Recent technological advances have brought complementary innovations in genomics that, when coupled with innovations in MRI imaging, allow the spatial quantification of tumour heterogeneity and the clonal composition of the genomics, as well as how they change during treatment. ‘Hopefully this will provide, in the future, the basis for improved treatment and outcomes,’ she said. ‘We want to have personalised cancer therapies, and this may be a fundamental driver for this personalised oncology.’

More than getting the right drug to the right patient at the right moment, Dr Sala said effective cancer therapy could also be a question of getting the drug to the right part of a tumour. ‘We know that tumours are different, that they are composed of different habitats, different clusters. Some of these clusters will drive the resistance to chemotherapy – and this is what actually kills the patient,’ she pointed out. ‘If we can know, by evaluating the different parts of the tumour, which one will drive resistance to the standard chemotherapy, we may be able to offer a new drug immediately to a patient.’

Moving forward also means that radiology needs to move beyond recognising patterns with the naked eye. Interpreting a visual image is the basis of radiology and it remains valid in everyday clinical practice and will never go away, Dr Sala underlined. Yet today there is much more that an MR image can offer through quantifiable data that can be extracted. Integration of diverse and complex data requires a team, she said. At Memorial Sloan-Kettering the team consists of physicists, bio-informaticians, a geneticist, pathologists, oncologists, surgeons and radiologist. ‘This is how we need to work now,’ she said. ‘We already work on disease management teams where multiple specialists come together. The time when the radiologist works alone is gone.’  

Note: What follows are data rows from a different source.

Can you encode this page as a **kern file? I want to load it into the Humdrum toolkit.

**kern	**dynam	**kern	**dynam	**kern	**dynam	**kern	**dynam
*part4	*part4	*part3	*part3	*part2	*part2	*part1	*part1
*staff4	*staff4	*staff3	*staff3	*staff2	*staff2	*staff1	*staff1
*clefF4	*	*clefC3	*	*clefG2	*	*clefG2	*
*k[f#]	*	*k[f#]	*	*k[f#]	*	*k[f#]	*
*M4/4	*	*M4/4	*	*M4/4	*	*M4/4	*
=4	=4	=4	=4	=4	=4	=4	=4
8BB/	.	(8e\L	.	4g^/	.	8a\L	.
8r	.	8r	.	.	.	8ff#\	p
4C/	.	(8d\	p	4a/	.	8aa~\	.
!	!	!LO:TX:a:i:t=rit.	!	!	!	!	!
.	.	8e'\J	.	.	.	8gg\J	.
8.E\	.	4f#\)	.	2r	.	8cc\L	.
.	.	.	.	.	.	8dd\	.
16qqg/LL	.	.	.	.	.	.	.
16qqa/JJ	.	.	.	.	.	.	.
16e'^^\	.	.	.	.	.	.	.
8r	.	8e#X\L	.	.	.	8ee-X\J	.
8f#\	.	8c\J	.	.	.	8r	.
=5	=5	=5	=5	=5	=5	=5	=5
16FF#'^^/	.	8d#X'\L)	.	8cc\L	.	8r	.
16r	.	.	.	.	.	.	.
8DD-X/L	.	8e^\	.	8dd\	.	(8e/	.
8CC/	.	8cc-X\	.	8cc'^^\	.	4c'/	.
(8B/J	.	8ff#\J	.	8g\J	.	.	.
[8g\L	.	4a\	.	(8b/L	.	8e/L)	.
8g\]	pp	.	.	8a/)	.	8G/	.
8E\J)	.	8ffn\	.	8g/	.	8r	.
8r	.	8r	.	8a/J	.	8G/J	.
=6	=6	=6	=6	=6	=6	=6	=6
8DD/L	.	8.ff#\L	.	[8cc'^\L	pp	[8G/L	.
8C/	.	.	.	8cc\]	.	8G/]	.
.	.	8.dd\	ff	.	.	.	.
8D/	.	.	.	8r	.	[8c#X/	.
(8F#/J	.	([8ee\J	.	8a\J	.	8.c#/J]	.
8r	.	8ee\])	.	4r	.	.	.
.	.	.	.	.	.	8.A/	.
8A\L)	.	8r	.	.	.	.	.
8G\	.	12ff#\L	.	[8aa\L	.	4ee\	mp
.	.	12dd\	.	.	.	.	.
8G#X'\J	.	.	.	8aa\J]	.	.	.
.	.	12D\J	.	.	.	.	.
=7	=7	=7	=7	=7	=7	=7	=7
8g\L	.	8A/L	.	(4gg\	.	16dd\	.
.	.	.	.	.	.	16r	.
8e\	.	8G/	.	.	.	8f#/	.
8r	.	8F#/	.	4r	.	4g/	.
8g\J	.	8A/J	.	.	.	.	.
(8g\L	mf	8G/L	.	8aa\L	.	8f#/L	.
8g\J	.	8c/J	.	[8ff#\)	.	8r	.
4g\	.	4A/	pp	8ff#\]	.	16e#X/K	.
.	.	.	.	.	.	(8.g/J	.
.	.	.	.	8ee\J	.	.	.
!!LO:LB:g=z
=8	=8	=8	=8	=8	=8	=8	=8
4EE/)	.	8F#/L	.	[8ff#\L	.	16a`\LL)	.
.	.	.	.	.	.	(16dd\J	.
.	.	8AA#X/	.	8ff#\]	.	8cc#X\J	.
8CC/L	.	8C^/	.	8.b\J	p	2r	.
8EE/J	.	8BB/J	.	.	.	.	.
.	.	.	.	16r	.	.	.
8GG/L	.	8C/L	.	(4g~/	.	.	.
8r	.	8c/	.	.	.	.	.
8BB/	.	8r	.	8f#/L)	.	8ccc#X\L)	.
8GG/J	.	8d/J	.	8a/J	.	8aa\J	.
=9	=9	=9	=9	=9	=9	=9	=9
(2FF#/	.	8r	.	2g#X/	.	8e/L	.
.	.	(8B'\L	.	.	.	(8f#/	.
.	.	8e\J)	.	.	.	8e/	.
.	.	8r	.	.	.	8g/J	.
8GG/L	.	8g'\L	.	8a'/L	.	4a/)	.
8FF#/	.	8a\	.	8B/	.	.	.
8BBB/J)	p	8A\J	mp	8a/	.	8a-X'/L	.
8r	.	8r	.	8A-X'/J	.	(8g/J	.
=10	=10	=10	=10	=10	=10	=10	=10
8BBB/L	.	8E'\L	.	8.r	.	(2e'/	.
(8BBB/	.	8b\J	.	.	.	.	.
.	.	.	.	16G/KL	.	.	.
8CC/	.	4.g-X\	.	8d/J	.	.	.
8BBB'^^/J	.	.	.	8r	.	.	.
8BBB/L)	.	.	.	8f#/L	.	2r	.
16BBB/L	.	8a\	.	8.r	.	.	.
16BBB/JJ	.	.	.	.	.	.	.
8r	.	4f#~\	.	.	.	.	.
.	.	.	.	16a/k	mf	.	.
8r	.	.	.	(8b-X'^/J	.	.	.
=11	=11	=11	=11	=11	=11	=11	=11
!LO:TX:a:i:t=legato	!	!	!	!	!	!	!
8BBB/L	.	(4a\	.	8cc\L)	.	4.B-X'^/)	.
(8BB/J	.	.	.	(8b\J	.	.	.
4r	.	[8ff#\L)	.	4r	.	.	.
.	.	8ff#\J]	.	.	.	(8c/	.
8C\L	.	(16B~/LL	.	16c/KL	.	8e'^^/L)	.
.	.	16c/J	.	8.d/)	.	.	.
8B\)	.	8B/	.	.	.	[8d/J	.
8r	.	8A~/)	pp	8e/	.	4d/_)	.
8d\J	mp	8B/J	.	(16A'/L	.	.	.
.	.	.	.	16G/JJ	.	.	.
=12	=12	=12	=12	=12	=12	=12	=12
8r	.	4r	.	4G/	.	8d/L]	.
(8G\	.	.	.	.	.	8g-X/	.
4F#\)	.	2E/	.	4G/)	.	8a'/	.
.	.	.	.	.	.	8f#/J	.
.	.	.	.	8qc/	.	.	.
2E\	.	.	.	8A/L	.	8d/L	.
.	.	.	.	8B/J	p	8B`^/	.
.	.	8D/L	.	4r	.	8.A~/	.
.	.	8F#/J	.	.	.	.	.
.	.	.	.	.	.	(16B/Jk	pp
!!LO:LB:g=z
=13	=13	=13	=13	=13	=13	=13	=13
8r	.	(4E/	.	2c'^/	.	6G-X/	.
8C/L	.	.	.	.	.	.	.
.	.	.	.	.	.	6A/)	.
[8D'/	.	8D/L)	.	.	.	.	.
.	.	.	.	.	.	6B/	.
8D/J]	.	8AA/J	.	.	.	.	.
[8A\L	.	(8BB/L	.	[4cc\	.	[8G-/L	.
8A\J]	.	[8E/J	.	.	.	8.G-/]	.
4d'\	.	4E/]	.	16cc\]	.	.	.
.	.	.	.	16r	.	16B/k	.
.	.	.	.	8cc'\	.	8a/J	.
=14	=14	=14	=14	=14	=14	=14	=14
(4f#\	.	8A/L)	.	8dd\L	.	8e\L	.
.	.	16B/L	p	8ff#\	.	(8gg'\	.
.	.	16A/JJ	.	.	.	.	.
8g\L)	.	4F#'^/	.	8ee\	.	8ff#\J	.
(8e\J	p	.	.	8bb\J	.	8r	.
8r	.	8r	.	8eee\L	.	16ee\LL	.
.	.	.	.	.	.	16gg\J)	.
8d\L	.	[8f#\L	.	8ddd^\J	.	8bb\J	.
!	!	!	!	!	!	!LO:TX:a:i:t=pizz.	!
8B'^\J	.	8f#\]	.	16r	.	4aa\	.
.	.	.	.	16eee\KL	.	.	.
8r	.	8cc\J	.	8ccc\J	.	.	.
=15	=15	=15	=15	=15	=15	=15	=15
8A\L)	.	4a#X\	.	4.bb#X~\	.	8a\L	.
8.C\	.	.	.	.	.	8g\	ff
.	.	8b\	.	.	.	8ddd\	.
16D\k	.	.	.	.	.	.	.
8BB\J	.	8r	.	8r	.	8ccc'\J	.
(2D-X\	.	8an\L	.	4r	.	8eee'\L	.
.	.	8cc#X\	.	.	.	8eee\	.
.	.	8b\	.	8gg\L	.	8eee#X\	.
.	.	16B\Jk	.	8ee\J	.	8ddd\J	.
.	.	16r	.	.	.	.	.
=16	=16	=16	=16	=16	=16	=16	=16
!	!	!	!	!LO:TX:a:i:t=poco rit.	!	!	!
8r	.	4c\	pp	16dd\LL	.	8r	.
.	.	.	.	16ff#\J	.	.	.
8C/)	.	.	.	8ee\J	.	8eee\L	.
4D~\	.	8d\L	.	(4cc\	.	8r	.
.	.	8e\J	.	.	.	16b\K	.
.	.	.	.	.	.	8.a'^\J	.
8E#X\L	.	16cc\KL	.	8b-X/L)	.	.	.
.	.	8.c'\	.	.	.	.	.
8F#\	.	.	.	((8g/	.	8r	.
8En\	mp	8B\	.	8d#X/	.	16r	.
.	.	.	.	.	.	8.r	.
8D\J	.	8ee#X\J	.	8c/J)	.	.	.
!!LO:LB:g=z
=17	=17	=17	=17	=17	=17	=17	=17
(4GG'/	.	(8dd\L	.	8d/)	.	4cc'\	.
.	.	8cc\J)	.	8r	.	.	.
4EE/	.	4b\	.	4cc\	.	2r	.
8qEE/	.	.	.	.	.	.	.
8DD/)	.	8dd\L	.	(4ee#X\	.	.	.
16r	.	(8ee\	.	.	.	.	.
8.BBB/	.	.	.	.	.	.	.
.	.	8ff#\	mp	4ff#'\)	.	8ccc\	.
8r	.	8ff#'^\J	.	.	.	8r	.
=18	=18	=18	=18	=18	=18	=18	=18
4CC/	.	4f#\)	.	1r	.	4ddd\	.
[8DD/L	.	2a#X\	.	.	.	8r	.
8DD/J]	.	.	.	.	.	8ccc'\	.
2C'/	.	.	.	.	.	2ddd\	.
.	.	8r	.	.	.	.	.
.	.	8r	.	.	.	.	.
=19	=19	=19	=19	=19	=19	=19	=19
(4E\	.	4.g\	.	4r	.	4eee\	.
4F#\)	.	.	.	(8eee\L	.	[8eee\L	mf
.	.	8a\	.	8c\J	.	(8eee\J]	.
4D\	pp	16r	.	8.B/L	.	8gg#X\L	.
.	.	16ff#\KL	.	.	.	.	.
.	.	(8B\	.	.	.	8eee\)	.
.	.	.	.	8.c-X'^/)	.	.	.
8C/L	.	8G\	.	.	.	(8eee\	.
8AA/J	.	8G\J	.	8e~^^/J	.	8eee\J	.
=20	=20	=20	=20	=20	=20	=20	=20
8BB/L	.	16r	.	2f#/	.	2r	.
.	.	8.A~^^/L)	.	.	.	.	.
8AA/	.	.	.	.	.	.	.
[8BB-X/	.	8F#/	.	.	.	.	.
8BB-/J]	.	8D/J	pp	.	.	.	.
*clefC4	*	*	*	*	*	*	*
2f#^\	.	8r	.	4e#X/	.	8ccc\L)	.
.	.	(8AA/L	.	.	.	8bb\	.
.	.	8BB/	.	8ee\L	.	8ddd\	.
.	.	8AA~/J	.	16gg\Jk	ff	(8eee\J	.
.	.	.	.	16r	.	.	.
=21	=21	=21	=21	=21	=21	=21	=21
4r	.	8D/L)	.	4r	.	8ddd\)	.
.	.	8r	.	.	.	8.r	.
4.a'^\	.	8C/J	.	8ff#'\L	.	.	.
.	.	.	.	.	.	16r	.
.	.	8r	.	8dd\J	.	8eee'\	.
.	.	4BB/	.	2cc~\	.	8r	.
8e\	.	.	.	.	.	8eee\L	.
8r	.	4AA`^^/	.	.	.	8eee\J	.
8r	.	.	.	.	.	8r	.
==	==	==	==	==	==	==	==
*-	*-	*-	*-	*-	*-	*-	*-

Evis Sala is the Chief of the Body Imaging Service and Director of Gynaecologic Imaging at the Memorial Sloan Kettering Cancer Center. Her current translational research aims to transfer new multimodality functional imaging techniques from the laboratory to clinical use. Before joining the MSKCC staff in 2012, Dr Sala was a University Lecturer in Radiology and Specialty Teaching Director (Radiology) at the University of Cambridge, United Kingdom, as well as an Honorary Consultant Radiologist at Addenbrooke’s Hospital, Cambridge, where she served for seven years as the Lead Clinician for Gynaecology Imaging. A medical graduate from University of Tirana, Albania (1991), Dr Sala gained her PhD at the University of Cambridge (2000), where she also completed her Clinical Radiology training (2005).